Mercado dos Peixes, no Mucuripe, amplia medidas de segurança contra Covid-19

Aumento da demanda por insumos na Semana Santa promove maior rigor no seguimento dos protocolos sanitários

Fila para entrada no Mercado dos Peixes
Legenda: O empreendimento também fez a instalação de gradis para controlar o fluxo de clientes que entram no local.
Foto: divulgação

Nem só de chocolate se faz a Páscoa — pratos com peixe costumam marcar presença nos cardápios da Semana Santa no Ceará. Em razão disso, o Mercado dos Peixes, no bairro Mucuripe, tem ampliado as medidas sanitárias contra a Covid-19 visando a maior demanda pela busca do insumo no feriado.

O local, que tem 49 unidades de vendas, tem realizado controle de pessoas, segundo Pedro Otoni, diretor operacional da administradora do Mercado dos Peixes. Em razão disso, o público, logo na entrada, tem a temperatura aferida, bem como acesso por meio de tapete sanitizante. Além de tais protocolos, há também uso irrestrito de álcool em gel — o objetivo é de que os clientes possam comprar em segurança.

De acordo com o diretor operacional, a ideia é de que um serviço de drive thru e delivery, além de reformas na área de atendimento de clientes, com novas mesas e cadeiras, sejam implementados.

Ampliação de protocolos e adesão

Pedro Otoni ressalta que a ampliação não somente dos protocolos sanitários, como, também, da adesão por parte dos permissionários do local. "A gente está fazendo desde quarta-feira uma operação maior e mais organizada, pois o fluxo é muito maior na Páscoa", assegura.
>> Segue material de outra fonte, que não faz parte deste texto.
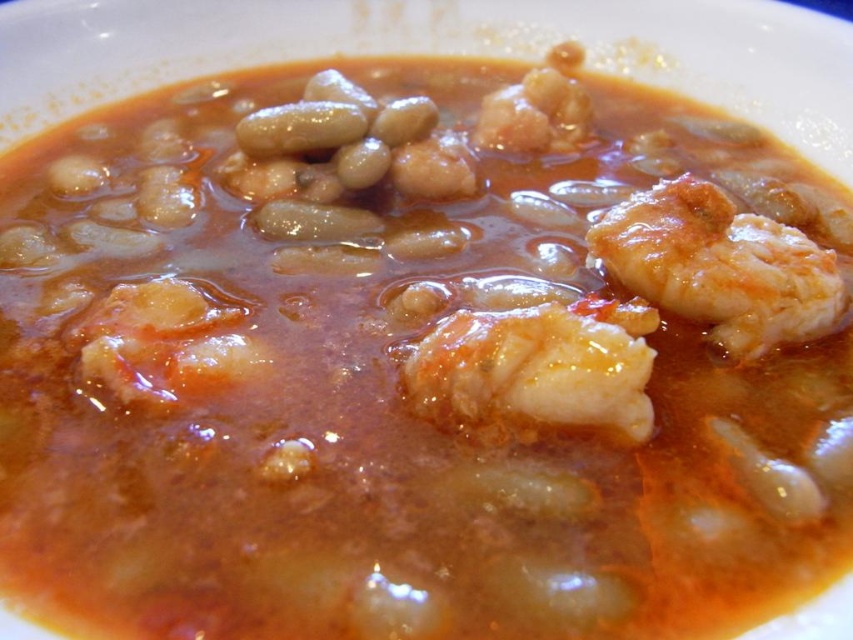
Which is more to the right, translucent gelatinous shrimp at center or white glossy shrimp at right?

From the viewer's perspective, white glossy shrimp at right appears more on the right side.

Which is in front, point (564, 307) or point (831, 296)?

Point (564, 307) is in front.

You are a GUI agent. You are given a task and a screenshot of the screen. Output one action in this format:
    pyautogui.click(x=<x>, y=<y>)
    Task: Click on the translucent gelatinous shrimp at center
    This screenshot has height=640, width=853.
    Given the screenshot: What is the action you would take?
    pyautogui.click(x=537, y=371)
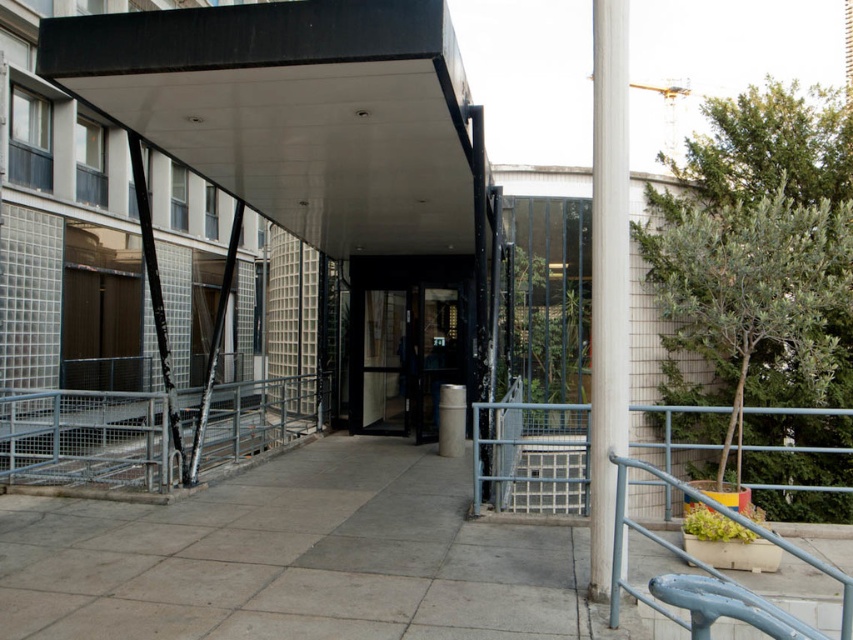
Question: Which of these objects is positioned farthest from the blue painted metal railing at lower right?

Choices:
 (A) metal/grey rail at lower left
 (B) white glossy pole at right

Answer: (A)

Question: Which point is closer to the camera?

Choices:
 (A) transparent glass door at center
 (B) metallic grid stair at center

Answer: (A)

Question: Among these points, which one is farthest from the camera?

Choices:
 (A) (22, 476)
 (B) (402, 307)

Answer: (B)

Question: Does transparent glass door at center appear over white glossy pole at right?

Choices:
 (A) no
 (B) yes

Answer: (A)

Question: Is white glossy pole at right to the right of blue painted metal railing at lower right from the viewer's perspective?

Choices:
 (A) yes
 (B) no

Answer: (B)

Question: Where is transparent glass door at center located in relation to metallic grid stair at center in the image?

Choices:
 (A) left
 (B) right

Answer: (A)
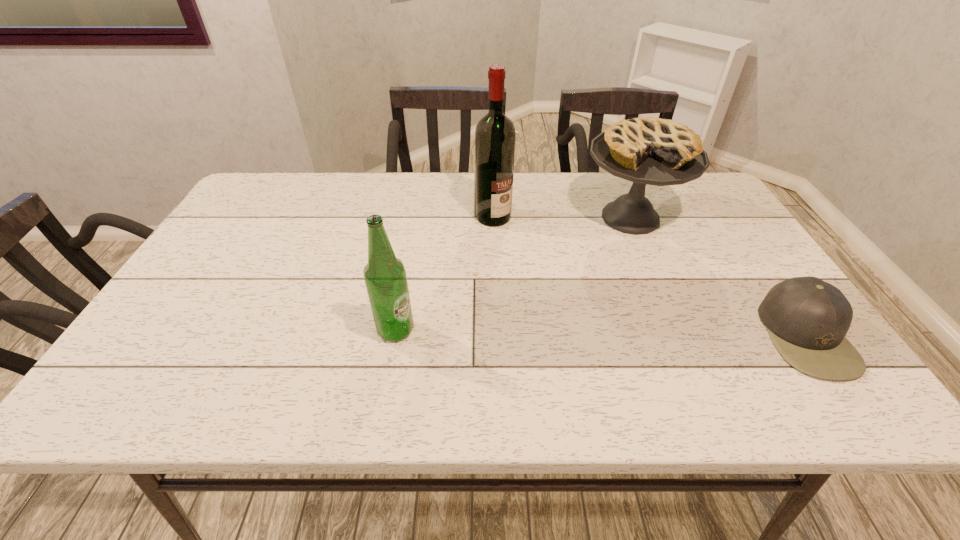
Where is `cap that is at the right edge`? cap that is at the right edge is located at coordinates (807, 318).

At what (x,y) coordinates should I click in order to perform the action: click on pie that is at the right edge. Please return your answer as a coordinate pair (x, y). Looking at the image, I should click on (653, 151).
Ele acrescenta que, mesmo com eventuais reclamações acerca do seguimento do decreto estadual, a administração tem buscado se alinhar com o definido pelo documento. "Já houve dias em que permissionários reclamaram sobre o funcionamento, mas foram alertados sobre o seguimento", pontua, garantindo que as autoridades sanitárias podem ser chamadas em caso de descumprimento das medidas.

"Não queremos causar má impressão na sociedade, de que a empresa não está seguindo as regras, pois há parte da sociedade que vê com maus olhos a administração, por uma empresa privada, de um bem público", destaca Otoni, que considera ainda o "receio" de pessoas que ainda não se atualizaram sobre o status do Mercado.

"Às vezes as pessoas, por a administração ser uma novidade, lembram do Mercado nos padrões de anos atrás, com menor higiene, menos protocolos. Agora, que nós temos zeladoria, protocolos sanitários e vigilância, isso mudou totalmente", diz.

Vendas na Páscoa

Embora a Semana Santa represente um aumento exponencial nas vendas, o diretor operacional do empreendimento salienta que a previsão das  vendas para este ano é menor do que a do ano passado. Dentre os motivos, segundo ele, estão o "desemprego, a falta do auxílio emergencial e as chuvas torrenciais dos últimos dias".

Otoni, contudo, indica que o movimento dos clientes tem apresentado melhoras. "Hoje já foi bem melhor", afirma, incluindo que o fluxo deve ser ampliado nos próximos dias.